→ **What needs to be done**
All of the data below should be repeated exactly. Pictures should not be included.

→ **Available records**
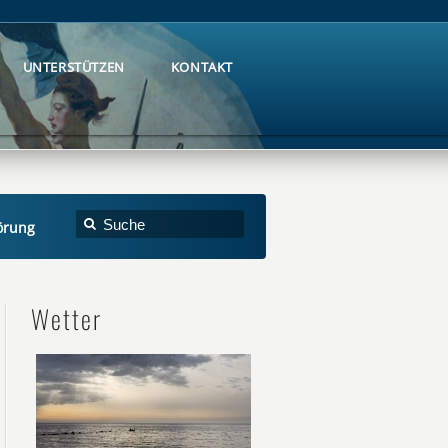
UNTERSTÜTZEN
KONTAKT
UNTERSTÜTZEN
KONTAKT
örung
Wetter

→ **Solution to the problem**
UNTERSTÜTZEN
KONTAKT
UNTERSTÜTZEN
KONTAKT
örung
Wetter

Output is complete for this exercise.